[Opening Records provided section]

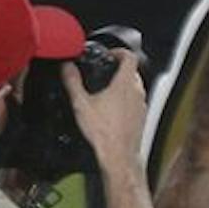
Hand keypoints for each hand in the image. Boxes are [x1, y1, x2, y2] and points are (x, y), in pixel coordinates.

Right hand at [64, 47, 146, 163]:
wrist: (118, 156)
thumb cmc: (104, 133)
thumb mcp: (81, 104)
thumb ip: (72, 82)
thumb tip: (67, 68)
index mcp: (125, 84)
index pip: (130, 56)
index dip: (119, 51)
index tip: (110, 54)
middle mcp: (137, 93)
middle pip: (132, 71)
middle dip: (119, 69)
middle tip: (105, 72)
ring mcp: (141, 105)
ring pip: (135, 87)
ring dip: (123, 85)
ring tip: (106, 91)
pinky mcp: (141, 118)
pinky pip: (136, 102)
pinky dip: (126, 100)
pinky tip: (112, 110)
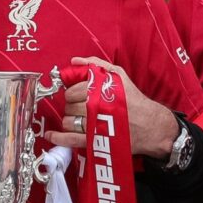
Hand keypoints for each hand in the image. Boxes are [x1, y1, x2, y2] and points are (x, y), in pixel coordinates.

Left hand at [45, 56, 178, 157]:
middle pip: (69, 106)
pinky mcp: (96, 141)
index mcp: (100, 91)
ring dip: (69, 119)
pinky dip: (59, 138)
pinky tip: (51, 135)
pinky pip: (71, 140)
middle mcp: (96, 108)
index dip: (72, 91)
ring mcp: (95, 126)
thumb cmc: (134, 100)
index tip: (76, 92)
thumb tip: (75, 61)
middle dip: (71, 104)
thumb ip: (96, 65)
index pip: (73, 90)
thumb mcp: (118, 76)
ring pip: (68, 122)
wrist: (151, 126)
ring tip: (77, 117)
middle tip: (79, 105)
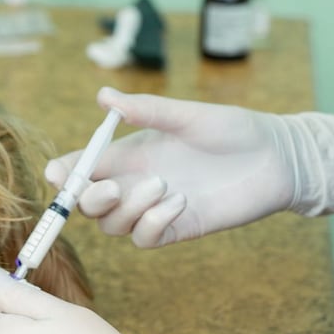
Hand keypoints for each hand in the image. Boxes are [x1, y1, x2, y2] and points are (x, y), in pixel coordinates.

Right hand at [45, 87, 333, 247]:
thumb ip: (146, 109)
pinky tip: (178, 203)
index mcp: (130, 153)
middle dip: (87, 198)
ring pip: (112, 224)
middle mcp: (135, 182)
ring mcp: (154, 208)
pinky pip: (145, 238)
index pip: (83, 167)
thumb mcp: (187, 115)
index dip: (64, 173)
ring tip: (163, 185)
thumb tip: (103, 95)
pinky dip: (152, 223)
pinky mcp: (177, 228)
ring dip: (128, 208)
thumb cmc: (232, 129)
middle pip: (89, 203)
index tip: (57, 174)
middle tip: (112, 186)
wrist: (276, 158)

[Closing Records provided section]
[Opening Records provided section]

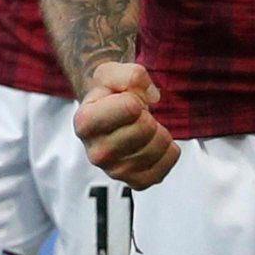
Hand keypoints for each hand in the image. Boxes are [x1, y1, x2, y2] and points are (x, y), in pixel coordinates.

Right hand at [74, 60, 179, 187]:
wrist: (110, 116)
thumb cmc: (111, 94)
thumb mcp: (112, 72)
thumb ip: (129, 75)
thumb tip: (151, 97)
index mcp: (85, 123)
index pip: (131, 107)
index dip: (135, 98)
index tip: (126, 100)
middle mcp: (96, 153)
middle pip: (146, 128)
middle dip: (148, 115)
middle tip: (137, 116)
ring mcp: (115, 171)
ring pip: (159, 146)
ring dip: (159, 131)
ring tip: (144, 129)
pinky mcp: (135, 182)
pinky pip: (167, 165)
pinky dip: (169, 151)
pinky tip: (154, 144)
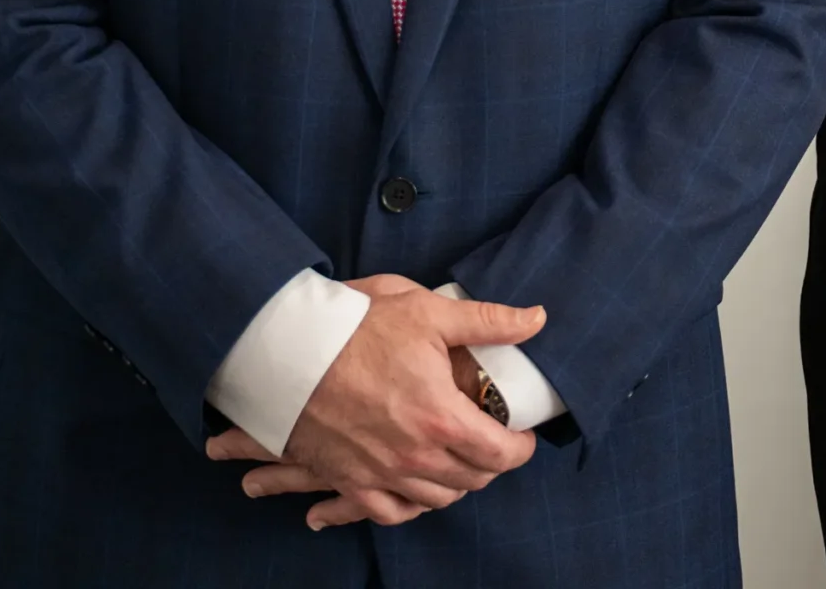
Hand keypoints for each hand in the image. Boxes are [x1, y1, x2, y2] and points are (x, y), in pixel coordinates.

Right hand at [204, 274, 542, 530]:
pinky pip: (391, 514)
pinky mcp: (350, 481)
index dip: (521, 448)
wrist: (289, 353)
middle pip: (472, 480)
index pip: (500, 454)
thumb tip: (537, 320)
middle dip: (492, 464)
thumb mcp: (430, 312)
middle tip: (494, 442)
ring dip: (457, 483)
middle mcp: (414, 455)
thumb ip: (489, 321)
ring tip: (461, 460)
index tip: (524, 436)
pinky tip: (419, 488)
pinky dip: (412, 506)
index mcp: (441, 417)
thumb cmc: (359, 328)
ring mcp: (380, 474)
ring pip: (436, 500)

[Closing Records provided section]

■ Problem description
Above are the records; copy exactly the lines from the one with "middle pip: (146, 128)" through the one with "ring pip: (436, 500)", including both, and nothing more. Leave out pictures.

■ Answer box
middle pip: (146, 128)
middle dip: (148, 115)
middle tip: (137, 116)
ring mcp: (115, 171)
ring pip: (159, 146)
ring dip: (159, 131)
ring tip: (144, 129)
pinky mcp: (135, 182)
pinky pip: (167, 165)
pinky dip: (169, 151)
pinky tip: (154, 144)
Hand keypoints for each hand in the image. Boxes are [x1, y1, x2, y2] and points are (x, y), in pixel coordinates.

Right hand at [204, 274, 542, 530]:
pinky pip: (391, 514)
pinky mcp: (350, 481)
index dip: (521, 448)
wrist: (289, 353)
middle pip: (472, 480)
index pip: (500, 454)
thumb tip: (537, 320)
middle dip: (492, 464)
thumb mcp: (430, 312)
middle tip: (494, 442)
ring dip: (457, 483)
middle mcp: (414, 455)
thumb ip: (489, 321)
ring tip: (461, 460)
index tip: (524, 436)
pinky tip: (419, 488)
pinky dip: (412, 506)
index mcp: (441, 417)
thumb cmc: (359, 328)
ring mcp: (380, 474)
ring pip: (436, 500)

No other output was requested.